Television has long had the power to break down clichés–or perpetuate them. As Dr. Ruth Westheimer, the 86-year-old sex therapist who shattered norms when she began saying “erection” on network television, tells TIME, “Popular culture is crucial for our understanding, if it’s accurate.” And yet it’s hard to find a new angle on the most ubiquitous topic in the world while staying true to life. So long before the series pilot aired, Ashford, Lippman and Timberman–and Sheen, who is also a producer–undertook their own research. They screened sex scenes from 50 films, ranging from Basic Instinct and Out of Sight to The English Patient and The Remains of the Day (“the sexiest scene in the world, and there’s no sex,” says Lippman). “What we were trying to get at,” says Ashford, “is what actually makes something honest-to-God sexy.”

Their takeaway? It had far less to do with sex than with narrative. “Whenever any story stops so you can focus on two people looking really hot and getting it on, that’s really unsexy,” Ashford says. “We decided that when it came to our show, sex had to be completely connected to story. So it was either funny or humiliating or curious or revelatory or something. It couldn’t just be sex.”

That edict has allowed them to take on thorny topics while avoiding much of the voyeurism that has come to characterize cable television. Masters hasn’t done full frontal, but in one scene we see the inside of a vagina, contracting during orgasm, which Masters and Johnson captured using a Plexiglas sex toy they called Ulysses. Season 2 will take on a baby born with ambiguous genitalia and a woman suffering from vaginismus–a painful condition in which the vagina contracts involuntarily. They’ll also tackle perhaps the least sexy topic of all: male impotence.

When it comes to the science, the producers are meticulous, says biographer Maier. For an episode about clitoral orgasms–which Freud deemed “adolescent” compared with vaginal orgasms–the writing team sat with a series of diagrams, trying to understand where the nerve endings of the clitoris start and end. “It was hilarious,” says Ashford. “All of us writers gathered around this drawing, going, ‘Really, that’s how it works?'”

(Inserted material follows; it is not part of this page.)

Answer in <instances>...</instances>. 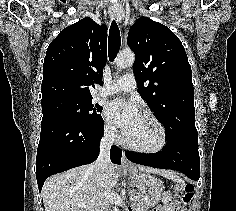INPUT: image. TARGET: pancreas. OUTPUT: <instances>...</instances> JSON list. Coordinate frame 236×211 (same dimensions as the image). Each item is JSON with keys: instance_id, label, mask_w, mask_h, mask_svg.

Which is perhaps really what it all comes down to. Half a century after Masters and Johnson first made headlines, we are a culture saturated with sex–and yet many of us are still clueless about its mechanics. “Last year, a guy on the show’s wife still thought she peed out of her clitoris,” says Ashford. “This was an actual writer. On the show. In 2013.”

Ashford looks at her colleagues, a photo of the real-life Masters and Johnson propped against a wall behind them. “I’ve never talked to my doctor about sex. And I have a female doctor,” says Lippman. “I mean, she’s said, ‘What do you do for birth control?’ But there’s no talk about sex. And there’s no conversation about pleasure, ever.” She pauses. “I’d never encountered a show where sex was only like a bodily function.”

It’s a new way of looking at sex–and you might just learn something in the process.